Lay out the listing below as a Markdown table with the columns Row and Line, one numbered row per line, covering only the stretch from the line containing "Provenimento" through the line containing "すが、お二人が8月に入籍されると、これで5組目のご成婚カ", both included. Leave out blank lines and the pictures.

Segment Start: Data to process

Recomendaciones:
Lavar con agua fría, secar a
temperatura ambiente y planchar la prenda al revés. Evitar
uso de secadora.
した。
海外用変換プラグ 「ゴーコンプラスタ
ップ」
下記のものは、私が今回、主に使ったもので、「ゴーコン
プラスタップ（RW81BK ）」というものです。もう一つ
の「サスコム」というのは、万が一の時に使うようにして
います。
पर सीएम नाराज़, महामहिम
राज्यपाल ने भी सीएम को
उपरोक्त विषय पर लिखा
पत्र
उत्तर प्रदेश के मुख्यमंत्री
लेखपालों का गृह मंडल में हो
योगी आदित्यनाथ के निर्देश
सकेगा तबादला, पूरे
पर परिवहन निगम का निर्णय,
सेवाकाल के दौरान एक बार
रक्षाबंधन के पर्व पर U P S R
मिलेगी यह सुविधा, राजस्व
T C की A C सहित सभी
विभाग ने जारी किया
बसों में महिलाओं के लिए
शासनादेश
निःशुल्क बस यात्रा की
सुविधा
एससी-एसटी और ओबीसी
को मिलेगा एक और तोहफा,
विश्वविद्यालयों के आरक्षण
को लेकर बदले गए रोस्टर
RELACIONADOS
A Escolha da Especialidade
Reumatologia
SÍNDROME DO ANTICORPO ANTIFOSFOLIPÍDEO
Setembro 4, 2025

Segment End: Data to process
Segment Start: Data to process

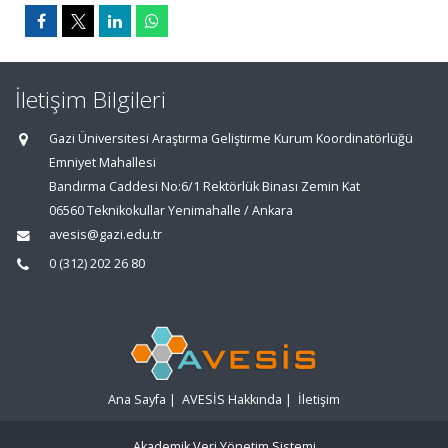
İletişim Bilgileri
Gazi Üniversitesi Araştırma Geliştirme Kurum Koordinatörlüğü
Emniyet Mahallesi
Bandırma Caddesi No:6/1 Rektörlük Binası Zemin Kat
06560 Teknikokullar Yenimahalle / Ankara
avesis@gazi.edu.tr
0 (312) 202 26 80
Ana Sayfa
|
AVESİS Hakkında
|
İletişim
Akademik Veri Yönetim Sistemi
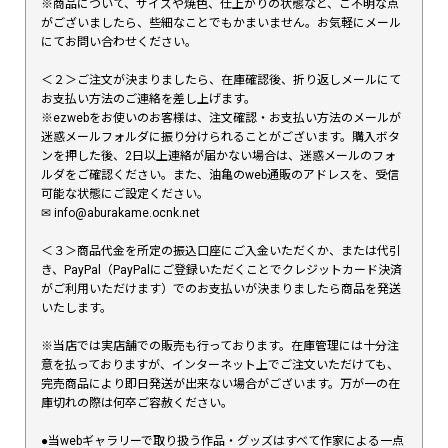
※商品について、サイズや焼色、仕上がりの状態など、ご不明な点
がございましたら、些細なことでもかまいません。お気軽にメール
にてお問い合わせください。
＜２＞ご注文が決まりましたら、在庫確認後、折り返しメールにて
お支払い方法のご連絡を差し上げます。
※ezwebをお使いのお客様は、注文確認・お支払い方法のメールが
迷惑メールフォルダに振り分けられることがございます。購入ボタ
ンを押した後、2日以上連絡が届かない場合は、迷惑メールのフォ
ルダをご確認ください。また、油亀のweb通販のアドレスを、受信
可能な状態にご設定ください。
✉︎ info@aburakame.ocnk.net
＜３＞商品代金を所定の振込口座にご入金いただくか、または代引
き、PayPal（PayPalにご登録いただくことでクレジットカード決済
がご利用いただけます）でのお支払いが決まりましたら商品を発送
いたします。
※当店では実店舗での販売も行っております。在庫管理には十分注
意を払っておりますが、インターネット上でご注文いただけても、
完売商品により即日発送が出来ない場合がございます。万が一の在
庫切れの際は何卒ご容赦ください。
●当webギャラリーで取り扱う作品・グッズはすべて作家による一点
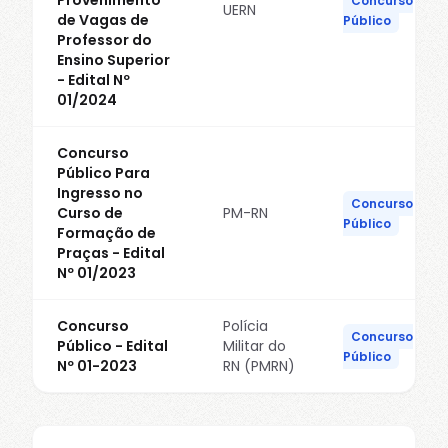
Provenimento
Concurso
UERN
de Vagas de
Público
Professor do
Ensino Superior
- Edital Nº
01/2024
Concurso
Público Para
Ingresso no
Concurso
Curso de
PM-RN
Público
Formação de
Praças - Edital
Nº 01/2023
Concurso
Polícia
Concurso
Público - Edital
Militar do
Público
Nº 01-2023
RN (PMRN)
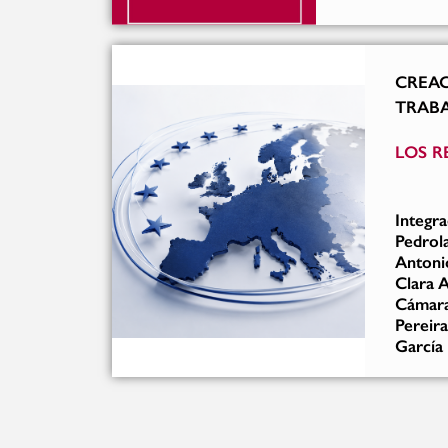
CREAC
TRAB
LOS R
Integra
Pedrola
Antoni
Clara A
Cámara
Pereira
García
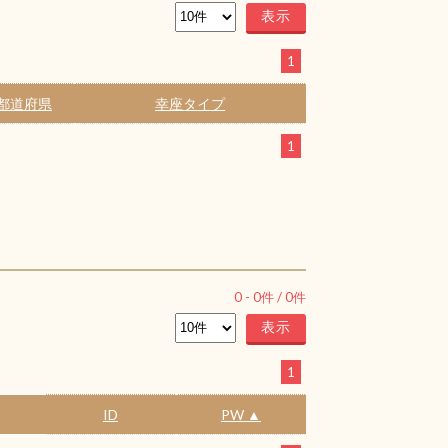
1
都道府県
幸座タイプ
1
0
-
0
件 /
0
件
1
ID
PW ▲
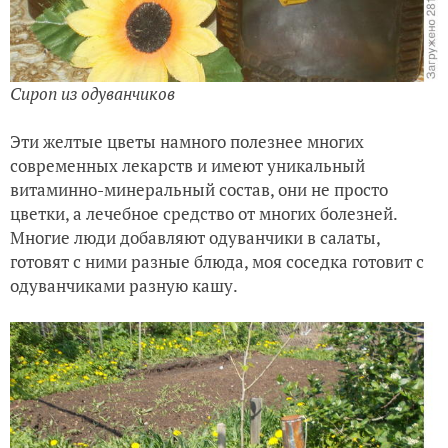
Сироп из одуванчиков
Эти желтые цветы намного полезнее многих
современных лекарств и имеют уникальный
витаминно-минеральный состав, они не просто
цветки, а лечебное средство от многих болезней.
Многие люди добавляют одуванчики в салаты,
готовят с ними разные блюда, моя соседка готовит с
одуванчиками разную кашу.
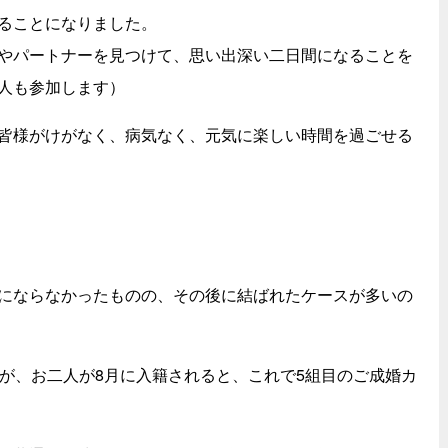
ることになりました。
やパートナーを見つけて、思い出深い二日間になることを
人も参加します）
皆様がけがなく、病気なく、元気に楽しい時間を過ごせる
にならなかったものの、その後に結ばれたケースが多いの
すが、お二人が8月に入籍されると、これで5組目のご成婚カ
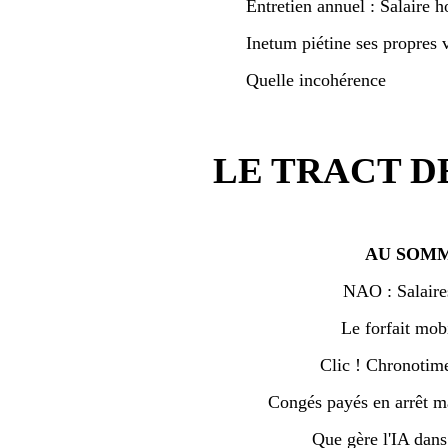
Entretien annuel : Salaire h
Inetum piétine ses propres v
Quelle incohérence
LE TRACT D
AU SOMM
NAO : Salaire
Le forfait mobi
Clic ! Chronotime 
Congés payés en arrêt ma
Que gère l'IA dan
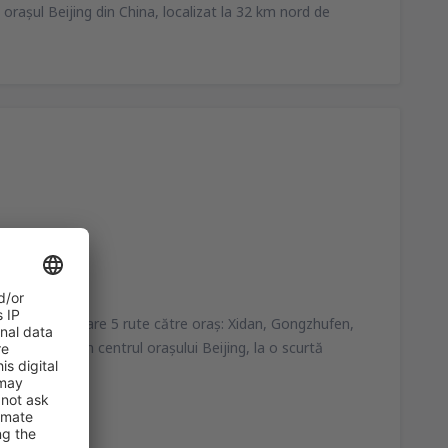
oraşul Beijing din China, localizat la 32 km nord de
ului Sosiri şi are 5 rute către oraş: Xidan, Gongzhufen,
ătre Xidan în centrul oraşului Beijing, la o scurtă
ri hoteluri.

Segment End: Data to process

Solution for this exercise
| Row | Line |
|---|---|
| 1 | Provenimento |
| 2 | Concurso |
| 3 | UERN |
| 4 | de Vagas de |
| 5 | Público |
| 6 | Professor do |
| 7 | Ensino Superior |
| 8 | - Edital Nº |
| 9 | 01/2024 |
| 10 | Concurso |
| 11 | Público Para |
| 12 | Ingresso no |
| 13 | Concurso |
| 14 | Curso de |
| 15 | PM-RN |
| 16 | Público |
| 17 | Formação de |
| 18 | Praças - Edital |
| 19 | Nº 01/2023 |
| 20 | Concurso |
| 21 | Polícia |
| 22 | Concurso |
| 23 | Público - Edital |
| 24 | Militar do |
| 25 | Público |
| 26 | Nº 01-2023 |
| 27 | RN (PMRN) |
| 28 | CREAC |
| 29 | TRAB |
| 30 | LOS R |
| 31 | Integra |
| 32 | Pedrola |
| 33 | Antoni |
| 34 | Clara A |
| 35 | Cámara |
| 36 | Pereira |
| 37 | García |
| 38 | 1 |
| 39 | 都道府県 |
| 40 | 幸座タイプ |
| 41 | 1 |
| 42 | 0 |
| 43 | - |
| 44 | 0 |
| 45 | 件 / |
| 46 | 0 |
| 47 | 件 |
| 48 | 1 |
| 49 | ID |
| 50 | PW ▲ |
| 51 | Сироп из одуванчиков |
| 52 | Эти желтые цветы намного полезнее многих |
| 53 | современных лекарств и имеют уникальный |
| 54 | витаминно-минеральный состав, они не просто |
| 55 | цветки, а лечебное средство от многих болезней. |
| 56 | Многие люди добавляют одуванчики в салаты, |
| 57 | готовят с ними разные блюда, моя соседка готовит с |
| 58 | одуванчиками разную кашу. |
| 59 | ることになりました。 |
| 60 | やパートナーを見つけて、思い出深い二日間になることを |
| 61 | 人も参加します） |
| 62 | 皆様がけがなく、病気なく、元気に楽しい時間を過ごせる |
| 63 | にならなかったものの、その後に結ばれたケースが多いの |
| 64 | すが、お二人が8月に入籍されると、これで5組目のご成婚カ |